Height of the absurd, Man Of the West

Just to put your mind at ease—so you can sleep tonight—I’m happy to report that I picked up a new microwave oven today. It’s smaller and more powerful than my old one. Also much cheaper than I expected. What an amazing world of scientific marvels we do live in!

Mitch Berg at Shot In the Dark is upset—rightly—by this appalling story from KDVR TV, Denver Colorado:

ARVADA, Colo. — Arvada Police are defending the way they handled the arrest of an 11-year-old boy.  The Arvada boy was arrested and hauled away in handcuffs from his home for drawing stick figures in school – something his therapist told him to do.

His parents say they understand what he did was inappropriate, but are outraged by the way Arvada Police handled the case. The parents did not want their real names used.

They say “Tim” is being treated for Attention Deficit Disorder and his therapist told him to draw pictures when he got upset, rather than disrupt the class. So that’s what he did.

Mitch says:

Do you think a charter school, responsible to a board elected by the school’s parents and stakeholders, just might have come up with a solution that wouldn’t have embarassed a Soviet komissar?

It’s time to bring back public humiliation – stocks and pillories – for public officials who so utterly transgress the boundaries of sanity, decency and morality itself.

And if the Arvada, Colorado school board doesn’t fire every single party involved, and the voters don’t in turn erase every single member of that school board from any contact with children forever, and the people can stand for that sort of priggish idiocy from their police department, they deserve what they get.

I’m pretty sure “Tim” does not.

You know, I’m getting kind of sick of hearing from educational experts who warn us constantly that if a Muslim child or a “gay” child hears a single word that could possibly be offensive to them, they have probably suffered irrevocable harm, and will have to be put on suicide watch.

But handcuffing an already troubled kid and dragging him off to jail—that’s just part of the process of growing up. Good for ’em. Makes ’em tough.

The whole point of the Zero Tolerance movement is that common sense is inadequate. We need rigid rules, enforced in a draconian manner.

Well, common sense has certainly left the building.

On a more pleasant note, I recommend this new blog: Man Of the West.

It’s written by my friend Ian Barrs, an English transplant to the U.S.
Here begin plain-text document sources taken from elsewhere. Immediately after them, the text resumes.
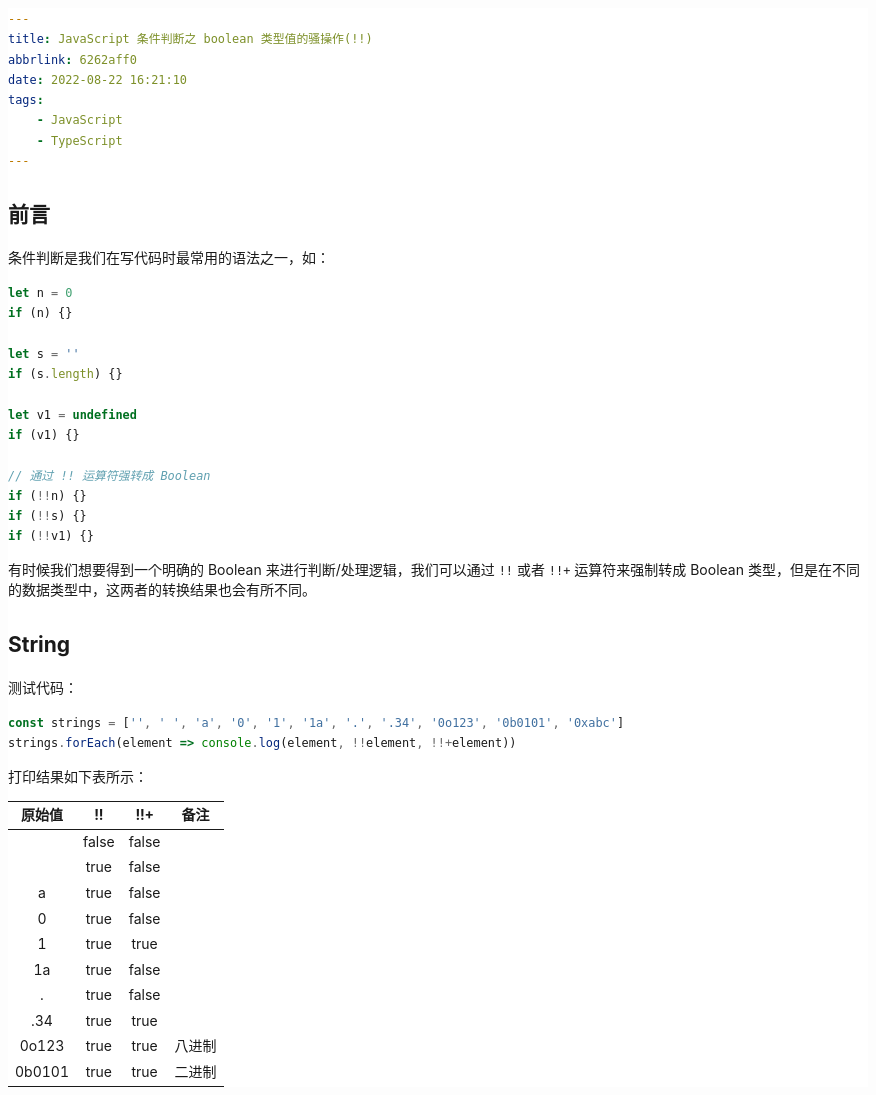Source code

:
 ```yaml
---
title: JavaScript 条件判断之 boolean 类型值的骚操作(!!)
abbrlink: 6262aff0
date: 2022-08-22 16:21:10
tags:
    - JavaScript
    - TypeScript
---
```


## 前言

条件判断是我们在写代码时最常用的语法之一，如：

```js
let n = 0
if (n) {}

let s = ''
if (s.length) {}

let v1 = undefined
if (v1) {}

// 通过 !! 运算符强转成 Boolean
if (!!n) {}
if (!!s) {}
if (!!v1) {}
```

有时候我们想要得到一个明确的 Boolean 来进行判断/处理逻辑，我们可以通过 `!!` 或者 `!!+` 运算符来强制转成 Boolean 类型，但是在不同的数据类型中，这两者的转换结果也会有所不同。

## String

测试代码：

```js
const strings = ['', ' ', 'a', '0', '1', '1a', '.', '.34', '0o123', '0b0101', '0xabc']
strings.forEach(element => console.log(element, !!element, !!+element))
```

打印结果如下表所示：

| 原始值 | !! | !!+ | 备注 |
| :-: | :-: | :-: | :-: |
|  | false | false | |
|   | true | false | |
| a | true | false | |
| 0 | true | false | |
| 1 | true | true | |
| 1a | true | false | |
| . | true | false | |
| .34 | true | true | |
| 0o123 | true | true | 八进制 |
| 0b0101 | true | true | 二进制 |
You may possibly recall that I mentioned having a splendid discussion with an expatriate Englishman last spring at the Tivoli Fest in Elk Horn, Iowa.

That Englishman was Ian Barrs. Not long ago we became Facebook friends, and I discovered to my amazement that we have a mutual friend, a guy who’s involved with the U.S. L’Abri Center in Rochester, Minnesota (and sometimes comments on this blog).

Phil will be happy to learn that Ian is a Presbyterian.

0 thoughts on “Height of the absurd, Man Of the West”

  1. Many thanks for the recommend, Lars! I think that’s my first bloglink! Do I get on your blogroll?:-)

    In a providential serendipity, my next blog post (planned for a couple of days, hopefully to be written tonight or tomorrow) is going to be entitled “Zero Tolerance = Zero Common Sense” and be about the stupidity of Zero Tolerance policies in schools and how we now criminalize children for childish stupidity.

    Ian

  2. I worry often about our org. here in China that keeps making more and more guidelines. Only 20 people work here, it’s a christian organization, can’t we live in the gray a little bit?

  3. Ha! Of course, I’ll add his blog to the list.

    You should be careful who you hang out with, Lars. Envy is the first step toward pure doctrine. Have no fear. The Westminster Confession welcomes all.

  4. The worst theological joke I ever heard, supposedly told to a friend of mine by a professor at his Baptist Seminary:

    You know what the flower of the Calvinists is, right? – The Tulip. Do you know what the flower of the Arminians is?

    Its the daisy: “He loves me, He loves me not, He loves me, He loves me not….”

    (Obviously, not aimed at a good Lutheran like yourself, Lars. Just a compellingly terrible, unfair but somehow hilarious line…)

    Ian

  5. I laughed at it. I remember R.C. Sproul personally telling me (by way of a mass-produced tape recording) that he debated Arminians at a college once and got nowhere in his argument against the notion that the Spirit woos us into receiving him. I think they were holding on to a particular Greek word. The context of that word, I believe, was the illustration Jesus told of the kingdom of God being like a net pulling fish out of the sea. The fishermen don’t woo the fish out of the water, he said, but somehow he could not get them to see it.

  6. I don’t understand this story! The school actually had a rule against drawing stick figures? Or was there something about the stick figures that was particularly objectionable? Did they portray child abuse or animal mutilation or union-busting or something? And this was a CHARTER school? I’m speechless. . . they called the COPS?

  7. Ah! I should have clicked through first. I see now he drew pictures of a threat with a gun and wrote “teacher must die.” Well, at least I understand now what kind of buttons he pushed, but really — they sent the police to his home that evening? Are they crazy? He’s freaking 11 years old!